(Stored data entries)

::::

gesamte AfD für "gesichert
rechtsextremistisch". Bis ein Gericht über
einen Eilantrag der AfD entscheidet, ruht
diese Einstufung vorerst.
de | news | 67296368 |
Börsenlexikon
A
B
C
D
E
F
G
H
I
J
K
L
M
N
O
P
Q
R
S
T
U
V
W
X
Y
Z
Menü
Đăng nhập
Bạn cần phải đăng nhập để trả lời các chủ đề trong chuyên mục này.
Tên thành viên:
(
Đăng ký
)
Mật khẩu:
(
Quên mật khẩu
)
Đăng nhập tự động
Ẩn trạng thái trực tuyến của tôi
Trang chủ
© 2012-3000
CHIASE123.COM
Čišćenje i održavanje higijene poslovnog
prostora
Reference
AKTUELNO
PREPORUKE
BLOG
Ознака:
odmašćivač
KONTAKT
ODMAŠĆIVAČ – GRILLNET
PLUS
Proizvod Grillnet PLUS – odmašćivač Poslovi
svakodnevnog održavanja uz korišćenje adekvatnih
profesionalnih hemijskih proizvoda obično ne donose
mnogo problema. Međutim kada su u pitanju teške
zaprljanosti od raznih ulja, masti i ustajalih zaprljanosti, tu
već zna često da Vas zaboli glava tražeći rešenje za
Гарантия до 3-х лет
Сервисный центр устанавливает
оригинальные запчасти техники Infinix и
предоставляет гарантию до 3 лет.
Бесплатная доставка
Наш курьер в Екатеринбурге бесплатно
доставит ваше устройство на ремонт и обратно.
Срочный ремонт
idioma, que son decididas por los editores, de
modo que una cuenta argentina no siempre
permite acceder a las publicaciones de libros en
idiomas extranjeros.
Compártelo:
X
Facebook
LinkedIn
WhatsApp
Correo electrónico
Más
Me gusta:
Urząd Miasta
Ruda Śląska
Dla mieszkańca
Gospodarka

::::

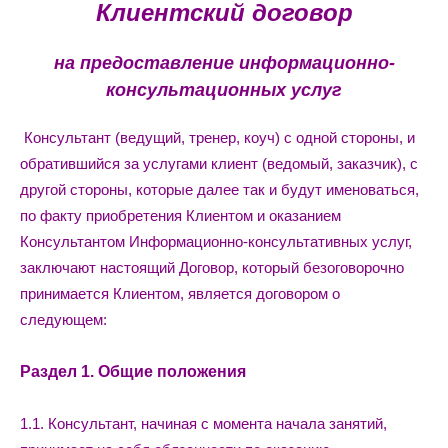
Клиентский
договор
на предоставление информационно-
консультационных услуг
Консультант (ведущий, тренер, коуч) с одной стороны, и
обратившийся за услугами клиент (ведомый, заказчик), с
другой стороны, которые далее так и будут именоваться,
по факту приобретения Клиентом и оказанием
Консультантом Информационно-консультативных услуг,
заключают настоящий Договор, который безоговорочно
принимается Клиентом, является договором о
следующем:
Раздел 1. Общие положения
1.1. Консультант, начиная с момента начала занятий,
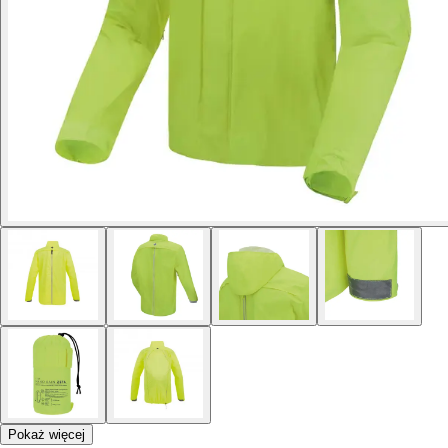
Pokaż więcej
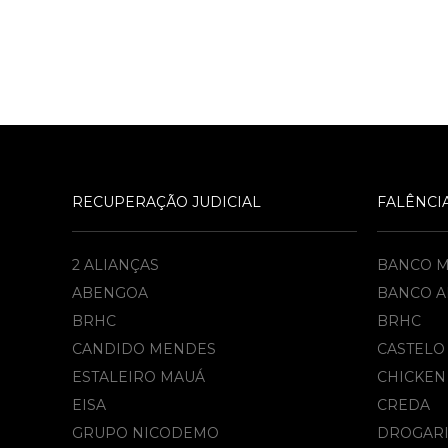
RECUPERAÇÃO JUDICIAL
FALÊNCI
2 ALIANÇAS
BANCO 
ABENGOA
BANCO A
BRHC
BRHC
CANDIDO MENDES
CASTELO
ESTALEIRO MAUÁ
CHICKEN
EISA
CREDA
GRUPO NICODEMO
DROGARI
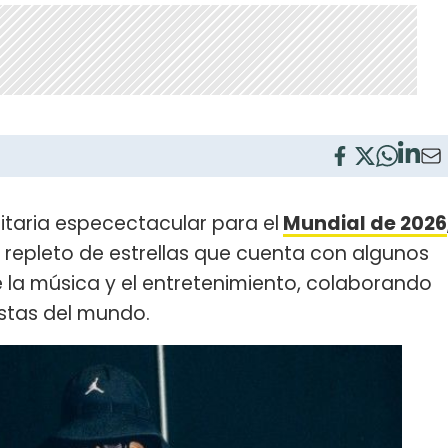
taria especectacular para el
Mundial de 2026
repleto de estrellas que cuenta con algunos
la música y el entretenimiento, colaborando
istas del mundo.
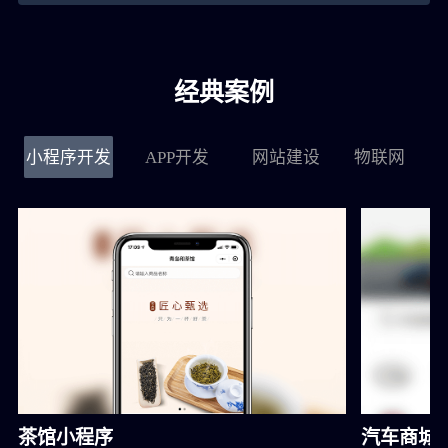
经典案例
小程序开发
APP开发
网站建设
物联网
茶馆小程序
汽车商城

::::

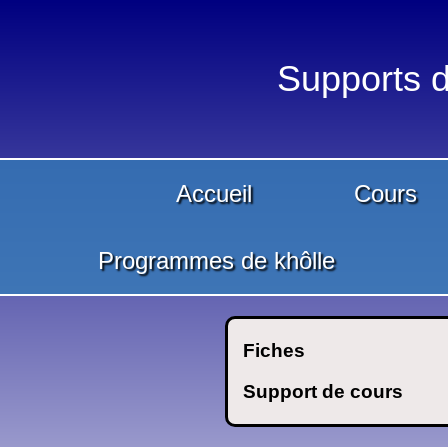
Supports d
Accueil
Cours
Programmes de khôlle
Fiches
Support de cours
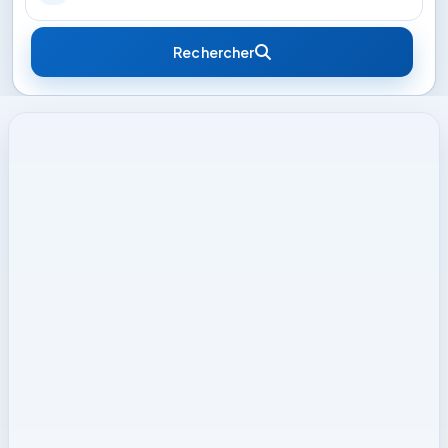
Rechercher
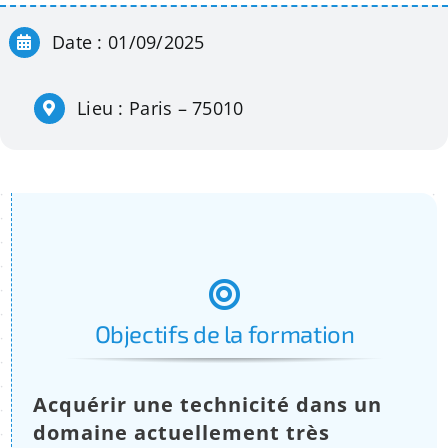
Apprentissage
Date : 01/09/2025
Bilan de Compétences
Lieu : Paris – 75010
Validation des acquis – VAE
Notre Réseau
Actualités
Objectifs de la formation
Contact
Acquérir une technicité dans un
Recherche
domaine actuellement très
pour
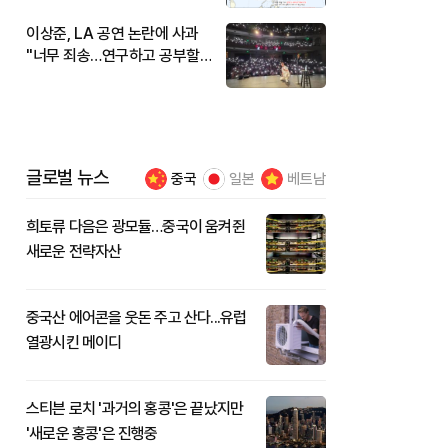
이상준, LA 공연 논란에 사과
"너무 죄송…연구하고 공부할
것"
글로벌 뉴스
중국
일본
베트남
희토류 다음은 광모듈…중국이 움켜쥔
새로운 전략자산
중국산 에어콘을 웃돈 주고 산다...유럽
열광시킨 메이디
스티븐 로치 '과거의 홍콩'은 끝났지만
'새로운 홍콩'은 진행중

::::

ABOUT THIS EXERCISE: Locate each line in the entries above that contains the string "стороны" with matching letter case, and copy those lines out in full.

ANSWER FOR THIS EXERCISE:
Консультант (ведущий, тренер, коуч) с одной стороны, и
другой стороны, которые далее так и будут именоваться,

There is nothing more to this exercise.